Saura ha señalado que el Gobierno trabaja en una Estrategia de movilidad segura, sostenible y conectada, que debería desembocar en una Ley de movilidad en el que la gobernanza debe ser clave para armonizar las funciones y competencias de las distintas administraciones. Acto seguido ha señalado el vehículo eléctrico será una herramienta clave de la movilidad del futuro y ha recordado que el Plan de clima y energía prevé 5 millones de este tipo de automóviles en 2030.

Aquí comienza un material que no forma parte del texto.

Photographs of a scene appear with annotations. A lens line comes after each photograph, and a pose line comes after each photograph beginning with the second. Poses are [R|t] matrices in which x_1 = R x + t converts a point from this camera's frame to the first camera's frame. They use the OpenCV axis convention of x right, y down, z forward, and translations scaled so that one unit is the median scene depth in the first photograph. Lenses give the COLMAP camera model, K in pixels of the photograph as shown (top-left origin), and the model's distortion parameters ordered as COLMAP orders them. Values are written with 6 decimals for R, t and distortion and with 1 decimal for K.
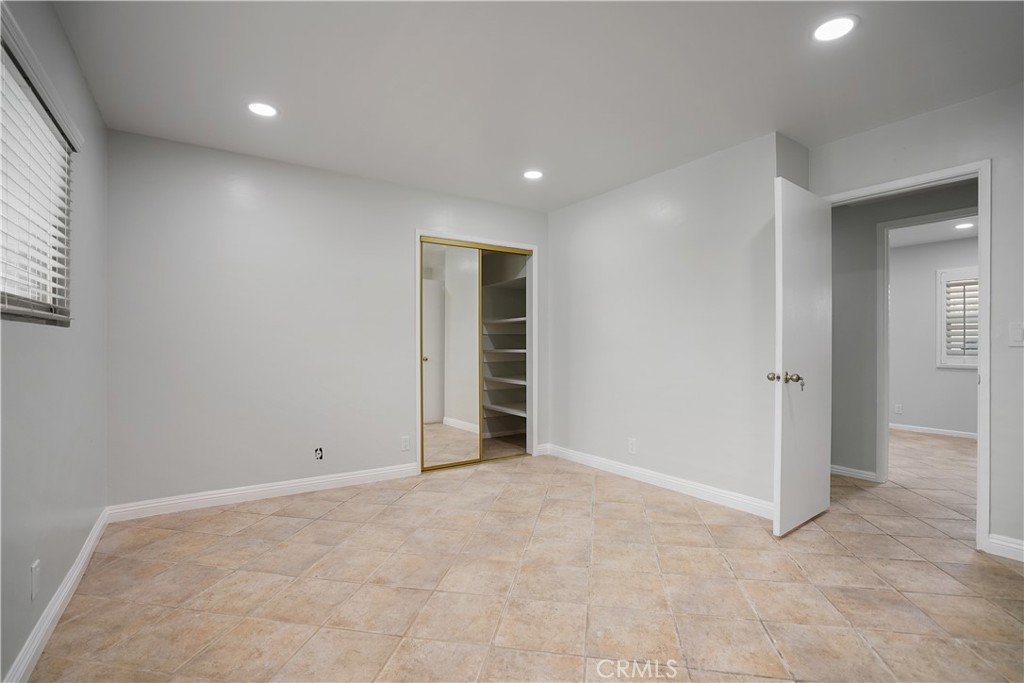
lens RADIAL K [[479.5, 0, 511.7], [0, 479.5, 345.3], [0, 0, 1]] dist [-0.031834, 0.007438]
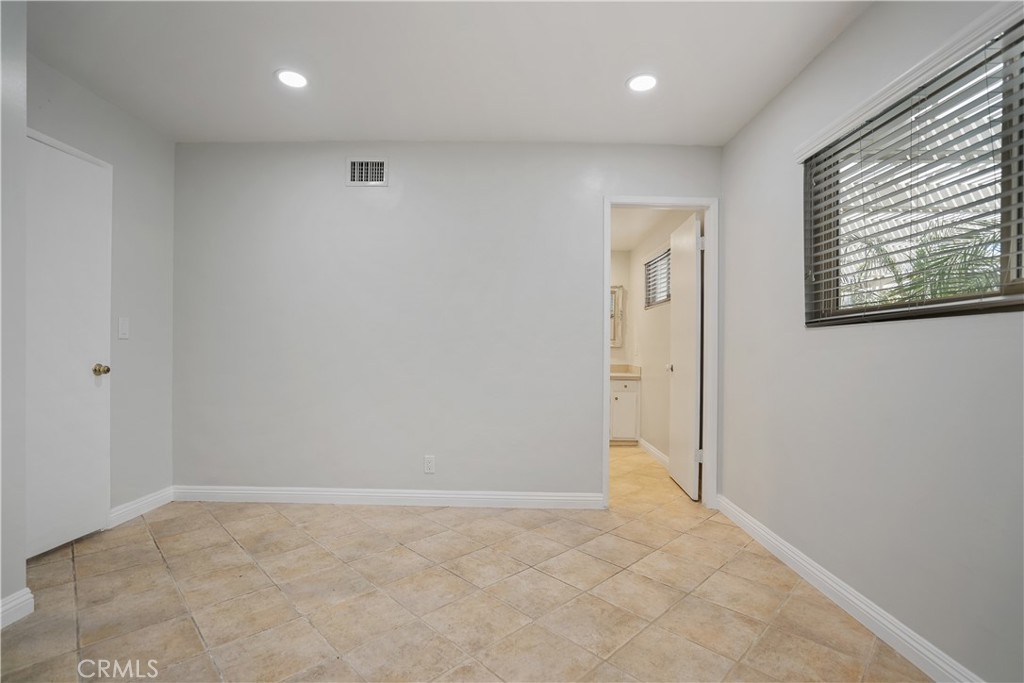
lens RADIAL K [[479.5, 0, 513.0], [0, 479.5, 344.9], [0, 0, 1]] dist [-0.031834, 0.007438]
pose [[-0.829463, -0.003402, 0.558552, -0.570133], [-0.007574, 0.999958, -0.005157, -0.012992], [-0.558511, -0.008508, -0.829454, 1.789423]]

Con vistas al desarrollo del vehículo eléctrico -una "oportunidad" para el país-, ha mostrado que éste puede reducir las emisiones de CO2 entre un 40% y un 50%, que permitirá reducir la dependencia energética del país y que debe formar parte de un sector industrial potente que fabrica más de 3 millones de vehículos anualmente, ocupando el segundo puesto de la UE. Como reto ha señalado la I+D+i (sobre todo en el ámbito de las baterías) y de las Tecnologías de la Información, para facilitar la conectividad y sistemas de redes de recarga inteligente.

Por su parte, Paloma Martín, consejera de Medio Ambiente, Sostenibilidad y Ordenación del Territorio de la Comunidad de Madrid, ha anunciado la creación de una nueva Mesa de Fomento de la Movilidad Eléctrica y el desarrollo de nuevos planes de prevención, mitigación y adaptación al cambio climático.